We at Wellman have often talked about the causes of erectile dysfunction (ED) – we know that testosterone deficiency, or hypogonadism, is linked to erectile dysfunction , and that as we age, our testosterone levels naturally start to decline . But we were interested to see a recent study conclude that erectile dysfunction may also have ties to something a little more unexpected – gum disease.
Gum disease, or periodontitis, is caused by the build-up of plaque in the mouth, and while it initially begins as gingivitis, it can develop into a serious condition , damaging your jawbone and even causing your teeth to fall out! While you may think the worst way gum disease could ever affect your sex life is give you bad breath, or an unappealingly gappy grin, in fact a recent study  by Dr. Zhigang Zhao of the First Affiliated Hospital of Guangzhou Medical University has suggested it may be linked to something which most men could be forgiven for finding a little more troublesome: erectile dysfunction.
Dr. Zhao analysed five studies into gum disease and erectile dysfunction conducted from 2009 to 2015, which in total gave a pool of over 213,000 participants. Dr. Zhao found that chronic periodontitis (CP) was indeed linked to erectile dysfunction – in fact, accounting for some confounders, it was found that those in the CP group were as much as 2.28 times as likely to suffer from erectile dysfunction than those who weren’t in the group.
Now, that’s no reason to drastically ramp up your flossing (though there may be others reasons for that). The crucial phrase here is “some confounders”. A confounder is some (often unknown) factor which causes two different effects, creating a distortion when we come to investigate the relationship between those two effects. For example, we know that diabetes may cause both erectile dysfunction  and gum disease  – so if we were show that gum disease causes erectile dysfunction, say, we would have to account for diabetes as a confounder. After all, as the old mantra goes, what looks like causation may be mere correlation – gum disease and erectile dysfunction look like they’re causally linked only because they are correlated by being caused by diabetes.
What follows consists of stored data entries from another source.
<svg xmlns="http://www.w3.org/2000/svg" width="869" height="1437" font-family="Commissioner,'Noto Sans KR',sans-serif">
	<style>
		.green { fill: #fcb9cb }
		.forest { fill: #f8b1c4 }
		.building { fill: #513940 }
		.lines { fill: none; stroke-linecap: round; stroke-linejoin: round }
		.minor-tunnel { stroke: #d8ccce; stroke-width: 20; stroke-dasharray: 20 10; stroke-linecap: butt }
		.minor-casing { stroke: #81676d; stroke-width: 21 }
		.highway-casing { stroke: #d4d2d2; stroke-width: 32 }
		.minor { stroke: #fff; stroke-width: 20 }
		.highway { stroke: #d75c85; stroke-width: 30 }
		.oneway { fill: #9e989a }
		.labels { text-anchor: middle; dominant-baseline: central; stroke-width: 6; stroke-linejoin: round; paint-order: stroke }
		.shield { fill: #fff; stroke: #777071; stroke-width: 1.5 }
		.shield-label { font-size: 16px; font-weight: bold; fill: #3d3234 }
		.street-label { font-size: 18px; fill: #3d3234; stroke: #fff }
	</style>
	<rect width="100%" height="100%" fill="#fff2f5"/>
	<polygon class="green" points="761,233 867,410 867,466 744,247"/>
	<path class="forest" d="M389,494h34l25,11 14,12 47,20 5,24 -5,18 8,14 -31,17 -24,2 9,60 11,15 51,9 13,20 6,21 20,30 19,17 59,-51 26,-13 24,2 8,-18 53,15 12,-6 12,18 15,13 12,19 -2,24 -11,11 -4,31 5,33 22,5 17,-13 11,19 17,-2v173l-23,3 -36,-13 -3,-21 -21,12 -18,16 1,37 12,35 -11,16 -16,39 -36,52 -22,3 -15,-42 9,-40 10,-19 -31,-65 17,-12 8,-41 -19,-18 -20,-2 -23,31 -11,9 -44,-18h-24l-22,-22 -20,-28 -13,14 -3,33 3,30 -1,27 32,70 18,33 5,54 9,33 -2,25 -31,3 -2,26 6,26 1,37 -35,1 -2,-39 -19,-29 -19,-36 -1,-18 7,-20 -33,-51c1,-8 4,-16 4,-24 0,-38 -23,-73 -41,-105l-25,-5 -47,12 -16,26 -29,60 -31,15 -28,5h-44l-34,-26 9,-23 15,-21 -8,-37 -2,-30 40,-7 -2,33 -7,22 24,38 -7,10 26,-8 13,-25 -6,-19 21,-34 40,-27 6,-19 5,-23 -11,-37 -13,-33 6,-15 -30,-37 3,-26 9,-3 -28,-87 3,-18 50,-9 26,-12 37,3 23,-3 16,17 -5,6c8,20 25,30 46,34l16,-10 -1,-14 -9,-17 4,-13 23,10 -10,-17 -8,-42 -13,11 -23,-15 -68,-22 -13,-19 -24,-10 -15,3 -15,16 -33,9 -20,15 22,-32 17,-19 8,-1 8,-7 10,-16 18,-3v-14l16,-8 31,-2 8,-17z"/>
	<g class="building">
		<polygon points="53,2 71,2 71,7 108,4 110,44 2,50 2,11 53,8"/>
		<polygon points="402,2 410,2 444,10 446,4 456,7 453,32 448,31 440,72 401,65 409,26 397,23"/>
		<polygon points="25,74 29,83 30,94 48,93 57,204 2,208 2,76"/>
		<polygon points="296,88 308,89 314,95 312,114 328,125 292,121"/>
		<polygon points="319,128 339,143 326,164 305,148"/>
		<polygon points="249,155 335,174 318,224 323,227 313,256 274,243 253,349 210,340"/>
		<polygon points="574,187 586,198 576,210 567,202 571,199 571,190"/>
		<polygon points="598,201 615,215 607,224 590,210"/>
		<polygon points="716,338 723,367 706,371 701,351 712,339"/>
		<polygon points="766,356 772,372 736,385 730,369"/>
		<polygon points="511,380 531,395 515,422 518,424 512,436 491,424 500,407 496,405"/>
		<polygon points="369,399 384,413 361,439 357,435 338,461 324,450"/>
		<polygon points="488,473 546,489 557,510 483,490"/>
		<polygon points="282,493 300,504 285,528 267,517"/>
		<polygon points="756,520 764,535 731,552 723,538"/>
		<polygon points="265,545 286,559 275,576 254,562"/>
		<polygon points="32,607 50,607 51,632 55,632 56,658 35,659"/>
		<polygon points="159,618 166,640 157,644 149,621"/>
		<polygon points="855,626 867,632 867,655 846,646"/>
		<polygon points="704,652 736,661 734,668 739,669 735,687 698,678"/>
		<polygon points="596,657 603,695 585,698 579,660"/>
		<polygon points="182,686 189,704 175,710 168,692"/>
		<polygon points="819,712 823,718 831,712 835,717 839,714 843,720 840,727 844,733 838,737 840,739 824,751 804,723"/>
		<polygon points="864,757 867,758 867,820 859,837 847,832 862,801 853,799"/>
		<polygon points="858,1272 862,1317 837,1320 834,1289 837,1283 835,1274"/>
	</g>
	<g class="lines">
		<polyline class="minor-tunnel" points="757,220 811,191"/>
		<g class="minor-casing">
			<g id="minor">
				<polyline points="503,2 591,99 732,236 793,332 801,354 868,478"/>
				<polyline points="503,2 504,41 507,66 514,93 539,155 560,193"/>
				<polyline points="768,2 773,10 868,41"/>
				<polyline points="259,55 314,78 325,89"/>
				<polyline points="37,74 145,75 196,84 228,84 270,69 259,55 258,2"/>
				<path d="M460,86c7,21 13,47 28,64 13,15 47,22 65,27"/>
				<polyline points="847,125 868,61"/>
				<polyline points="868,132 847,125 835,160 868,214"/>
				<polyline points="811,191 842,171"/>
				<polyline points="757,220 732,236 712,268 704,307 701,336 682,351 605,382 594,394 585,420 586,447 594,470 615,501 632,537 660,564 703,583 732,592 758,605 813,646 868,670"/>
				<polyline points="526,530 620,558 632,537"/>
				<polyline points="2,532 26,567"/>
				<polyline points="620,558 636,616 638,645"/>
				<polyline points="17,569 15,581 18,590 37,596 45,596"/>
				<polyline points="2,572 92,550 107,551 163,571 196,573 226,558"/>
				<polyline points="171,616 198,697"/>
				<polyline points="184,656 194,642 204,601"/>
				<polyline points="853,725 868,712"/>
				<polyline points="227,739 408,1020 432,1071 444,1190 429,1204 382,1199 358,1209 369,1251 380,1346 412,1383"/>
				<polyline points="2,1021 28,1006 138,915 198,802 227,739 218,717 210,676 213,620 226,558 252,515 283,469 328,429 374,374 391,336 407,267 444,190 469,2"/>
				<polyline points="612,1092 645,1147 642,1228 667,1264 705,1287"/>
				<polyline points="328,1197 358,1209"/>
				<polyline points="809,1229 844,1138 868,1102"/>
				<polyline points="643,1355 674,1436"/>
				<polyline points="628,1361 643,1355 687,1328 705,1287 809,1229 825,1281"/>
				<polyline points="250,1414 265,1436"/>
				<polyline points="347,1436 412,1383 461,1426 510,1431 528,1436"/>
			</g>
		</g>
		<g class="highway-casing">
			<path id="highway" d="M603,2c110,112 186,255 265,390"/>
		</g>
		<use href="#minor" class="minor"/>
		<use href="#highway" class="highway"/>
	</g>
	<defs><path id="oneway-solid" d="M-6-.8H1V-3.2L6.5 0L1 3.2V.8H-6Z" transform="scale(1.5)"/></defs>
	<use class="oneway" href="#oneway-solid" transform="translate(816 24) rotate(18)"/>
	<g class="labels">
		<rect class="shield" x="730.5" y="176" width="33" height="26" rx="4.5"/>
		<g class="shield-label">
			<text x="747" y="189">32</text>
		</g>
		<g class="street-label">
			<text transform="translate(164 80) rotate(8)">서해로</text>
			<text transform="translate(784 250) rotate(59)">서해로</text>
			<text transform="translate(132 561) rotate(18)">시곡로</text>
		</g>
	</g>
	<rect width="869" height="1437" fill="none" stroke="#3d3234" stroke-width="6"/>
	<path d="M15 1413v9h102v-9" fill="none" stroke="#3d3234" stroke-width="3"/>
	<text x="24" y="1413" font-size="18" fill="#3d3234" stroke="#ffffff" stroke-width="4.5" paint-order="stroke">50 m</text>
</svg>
In the present study, Dr. Zhao was able to separate out the confounding effects of diabetes – and that 2.28 figure takes into account the causal role of diabetes. But, because some of the studies made no mention of factors like smoking, which is linked to both gum disease  and erectile dysfunction , Dr. Zhao was unable to separate off all potential confounders. So while certainly an interesting possibility, let’s not leap to any wild conclusions like gum disease directly causing erectile dysfunction.
Perhaps the more cautious approach would be to recognise the link between gum disease and erectile dysfunction, without making any claims about causation. If you have gum disease, say, and are worried about your ability to perform, that may lend added plausibility to the idea that you are suffering from erectile dysfunction. And if you are concerned about erectile dysfunction, the best thing to do is consult your GP or a specialist clinic like Wellman – though there’s probably no harm in giving your teeth a good brush as well.